Cas 3 — Vérification du biais. Un expert a remarqué que la liste des « risques » produite par l’IA incluait de manière disproportionnée des étudiants d’un quartier particulier. Il n'a pas utilisé la liste, pensant que cela pourrait refléter un parti pris ; au lieu de cela, il a appliqué des critères équitables et fondés sur des faits à tous les étudiants. Ainsi, le soutien a été distribué en fonction des besoins réels et non de la stigmatisation.
Erreurs courantes
- Rendre la marque de l'IA "risquée". Subvertir le pouvoir judiciaire en outil. Solution : L'IA montre le phénomène/changement, l'expert porte le jugement.
- Évaluation sans entretien. Il ne suffit pas de regarder les données et de parler à l'étudiant. Solution : chaque signe gagne en contexte grâce à une conversation.
- Ignorer les préjugés. Adopter une liste de « risques » basée sur des modèles. Solution : contrôle de la justice et de l'individualité.
- Faire circuler l'étiquette. Partage de la liste des « étudiants à risque ». Solution : limite de confidentialité et de support.
- Le confondre avec une crise. Traiter un signe de risque grave comme une surveillance de routine.

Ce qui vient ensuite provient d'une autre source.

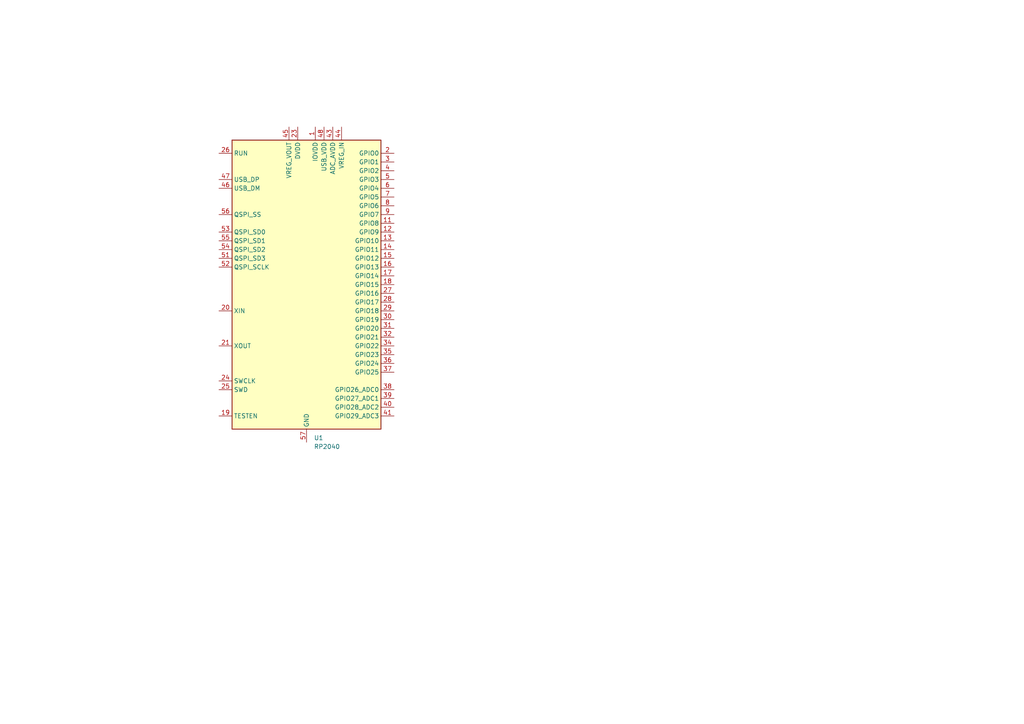
<source format=kicad_sch>
(kicad_sch
	(version 20250114)
	(generator "eeschema")
	(generator_version "9.0")
	(uuid "d860e26d-19b8-4dcb-b232-439666949d05")
	(paper "A4")
	
	(symbol
		(lib_id "MCU_RaspberryPi:RP2040")
		(at 88.9 82.55 0)
		(unit 1)
		(exclude_from_sim no)
		(in_bom yes)
		(on_board yes)
		(dnp no)
		(fields_autoplaced yes)
		(uuid "704b3991-6cbd-4cff-a545-4c7322a58cf3")
		(property "Reference" "U1"
			(at 91.0433 127 0)
			(effects
				(font
					(size 1.27 1.27)
				)
				(justify left)
			)
		)
		(property "Value" "RP2040"
			(at 91.0433 129.54 0)
			(effects
				(font
					(size 1.27 1.27)
				)
				(justify left)
			)
		)
		(property "Footprint" "Package_DFN_QFN:QFN-56-1EP_7x7mm_P0.4mm_EP3.2x3.2mm"
			(at 88.9 82.55 0)
			(effects
				(font
					(size 1.27 1.27)
				)
				(hide yes)
			)
		)
		(property "Datasheet" "https://datasheets.raspberrypi.com/rp2040/rp2040-datasheet.pdf"
			(at 88.9 82.55 0)
			(effects
				(font
					(size 1.27 1.27)
				)
				(hide yes)
			)
		)
		(property "Description" "A microcontroller by Raspberry Pi"
			(at 88.9 82.55 0)
			(effects
				(font
					(size 1.27 1.27)
				)
				(hide yes)
			)
		)
		(pin "54"
			(uuid "3a530dd1-a076-40aa-b23d-cc7b88d3fb9a")
		)
		(pin "49"
			(uuid "b2468938-3256-42c0-b7a4-f39f30a24787")
		)
		(pin "25"
			(uuid "fb643403-34c5-490f-888c-ed98f46b7af3")
		)
		(pin "45"
			(uuid "e717a823-5751-4689-bb50-dbe7a841e242")
		)
		(pin "55"
			(uuid "ff6a60a3-3a39-49f7-9d62-83871660d57f")
		)
		(pin "51"
			(uuid "645de405-e23f-4f88-aee0-8e046288bf51")
		)
		(pin "53"
			(uuid "a4a08ad8-c2cf-439b-8596-9f90526e52e0")
		)
		(pin "21"
			(uuid "6a3f5c22-dcbc-44b1-90d8-f7d90c8d4a88")
		)
		(pin "23"
			(uuid "e09899d5-8207-4acf-ac6d-6183254ffed2")
		)
		(pin "33"
			(uuid "3a0cd78f-b720-4a3f-a281-6ae4065b2f2f")
		)
		(pin "52"
			(uuid "0734d02d-7022-4ade-ba84-550c28de9dea")
		)
		(pin "50"
			(uuid "89ff46a3-3b73-472f-9e45-a07f39d21f0e")
		)
		(pin "1"
			(uuid "87fd8cb8-85ed-468c-be85-38f9c021cf4a")
		)
		(pin "47"
			(uuid "8cf9d44e-cdd8-470c-aa6f-4c339a0a846b")
		)
		(pin "26"
			(uuid "b07c951d-7642-4f1c-b03b-c023e70ffaab")
		)
		(pin "46"
			(uuid "310c61f3-aad2-479b-a2cd-496e4ca896ab")
		)
		(pin "42"
			(uuid "3c069c24-b30f-4912-ac61-1f9e29a8da21")
		)
		(pin "24"
			(uuid "e6cfb67e-4328-4de6-9dd2-f4b39f577e80")
		)
		(pin "22"
			(uuid "209d18db-a063-443b-a4d7-f439a20e80ed")
		)
		(pin "56"
			(uuid "85b90608-c759-4daa-ac4f-709c1690b631")
		)
		(pin "20"
			(uuid "46dcb155-8864-4986-b6fd-b86fc789ec67")
		)
		(pin "57"
			(uuid "72dec844-abbc-43c5-9176-fb6cdef380bf")
		)
		(pin "19"
			(uuid "81ace308-9b3e-4f41-ad3e-54b035a5ed48")
		)
		(pin "10"
			(uuid "3ca5df3e-ec11-4a1a-80da-7f880c66a830")
		)
		(pin "48"
			(uuid "678a274d-59d5-44c8-9768-c6e64c8343cb")
		)
		(pin "43"
			(uuid "0bf28394-195f-4ff8-af7c-702e1ffacc01")
		)
		(pin "44"
			(uuid "41c6566f-47d7-4294-99de-fa5eb7d4b128")
		)
		(pin "2"
			(uuid "bc610e13-997c-40e9-a8fe-39072dbbb5a6")
		)
		(pin "3"
			(uuid "5e590d52-de93-4737-a341-05feb554feb0")
		)
		(pin "4"
			(uuid "c2a7f9e2-22eb-4e81-a68b-80e61e596096")
		)
		(pin "5"
			(uuid "9cc23880-a477-4650-bec7-aa73569b598a")
		)
		(pin "40"
			(uuid "b6e194d5-615d-40cd-8b9d-87628cf0c85b")
		)
		(pin "18"
			(uuid "34988f8e-9ebf-46e4-b4ec-c6db6d216e1a")
		)
		(pin "32"
			(uuid "5274c330-b703-4b38-ad6b-633a3acb8981")
		)
		(pin "30"
			(uuid "7a177883-a665-45d1-b348-74ca64ce8d03")
		)
		(pin "14"
			(uuid "c51f6138-926a-4bc6-8042-34846282652f")
		)
		(pin "16"
			(uuid "131b3044-d496-49ee-8bd7-dd3b2b3e7367")
		)
		(pin "28"
			(uuid "cc6c2d60-7df7-4952-b5a4-52d38457bf6a")
		)
		(pin "6"
			(uuid "92569e9a-d5a2-4dda-9f3d-ec827e03a42a")
		)
		(pin "8"
			(uuid "4d5a4fb3-3200-499d-831c-3f1c9a2c29f6")
		)
		(pin "13"
			(uuid "ff3f1623-ec8a-4392-a407-9182725725fe")
		)
		(pin "27"
			(uuid "44df9f26-c476-4bf8-b2b4-584d6e65115b")
		)
		(pin "7"
			(uuid "8b1ac536-16ea-4a3f-a4b8-c21f9c19406a")
		)
		(pin "17"
			(uuid "1b0f7d0f-1b22-47fd-8fe2-c98203b0f1d7")
		)
		(pin "29"
			(uuid "00b90236-de29-48f9-9743-67ba3bd86922")
		)
		(pin "37"
			(uuid "1ba97b1f-d23b-45f1-b863-49c2af463880")
		)
		(pin "38"
			(uuid "c253d1a7-11dd-46c7-b344-0698d40de7ea")
		)
		(pin "11"
			(uuid "8ce7e047-8918-4259-b354-1848df8acee5")
		)
		(pin "12"
			(uuid "9a026b3e-eeab-4760-9e74-d78bd1a1961c")
		)
		(pin "36"
			(uuid "27da51c6-0aa3-4e71-b91f-cef6003378db")
		)
		(pin "31"
			(uuid "22cb72ea-4572-481c-a03e-1bc828074580")
		)
		(pin "9"
			(uuid "5c475625-842e-4bfa-9ade-459e9134161c")
		)
		(pin "15"
			(uuid "58dbd601-c2bc-4174-af6f-c803c64fd30d")
		)
		(pin "34"
			(uuid "0d4c77a5-9730-41ce-9983-9138e2c46537")
		)
		(pin "35"
			(uuid "f2d2d2e2-1a23-4d0d-aa89-7407fb85cb3d")
		)
		(pin "39"
			(uuid "d7557270-8760-4873-b229-1337922f8112")
		)
		(pin "41"
			(uuid "6bada73e-ca84-4e08-bbbc-bfc4c580939a")
		)
		(instances
			(project ""
				(path "/d860e26d-19b8-4dcb-b232-439666949d05"
					(reference "U1")
					(unit 1)
				)
			)
		)
	)
	(sheet_instances
		(path "/"
			(page "1")
		)
	)
	(embedded_fonts no)
)

</source>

Solution : le protocole de crise (unité 9) est activé.
Tableau : Signe ou jugement ?
sortie
Tapez
que faire
"L'absentéisme a augmenté ces 3 dernières semaines"
Signe (phénomène)
Raison de la rencontre
"Cet étudiant est risqué"
Jugement (étiquette)
Rejeter, revenir à la réalité
"Depuis deux semestres, les notes baissent"
Signe (phénomène)
Raison de la rencontre
"Sa famille le néglige"
jugement/inférence
Rejeter, retour à l'observation
"La fréquence des réunions a diminué"
Signe (phénomène)
Un expert évalue
En résumé
Dans le suivi des étudiants, l’IA est une aide utile qui résume les données dispersées et rend les modèles visibles ; Mais il ne peut pas évaluer l'élève ni le déclarer « à risque ». L’IA donne des signaux, l’expert construit du sens. Contextualisez chaque signe avec une conversation, vérifiez les préjugés, faites circuler les étiquettes et passez au protocole de crise en cas de signes de risque grave. L’objectif de l’alerte précoce n’est pas de stigmatiser, mais de fournir un soutien opportun et équitable.
Tâche de candidature
Créez des données anonymes de présence/observation pour une classe fictive. Demandez à l'IA de résumer au niveau des faits avec le modèle « Résumé des données de suivi ». Examinez le résultat : l’IA a-t-elle ajouté des étiquettes ou des jugements « risque/problème » ? Marquez, supprimez et créez une liste neutre et factuelle de raisons à discuter. Posez ensuite la question de biais : la liste s’empile-t-elle selon un certain modèle ?
liste de contrôle
- [ ] J'ai anonymisé les données avant de les transmettre à l'outil.
- [ ] J'ai écrit la limite « ajouter une étiquette de risque/un jugement » à l'invite.
- [ ] J'ai gardé la sortie de l'IA au niveau des faits/signes, en portant le jugement moi-même.
- [ ] J'ai contextualisé chaque signe avec une interview.
- [ ] J'ai vérifié les préjugés et j'ai gardé les étiquettes privées.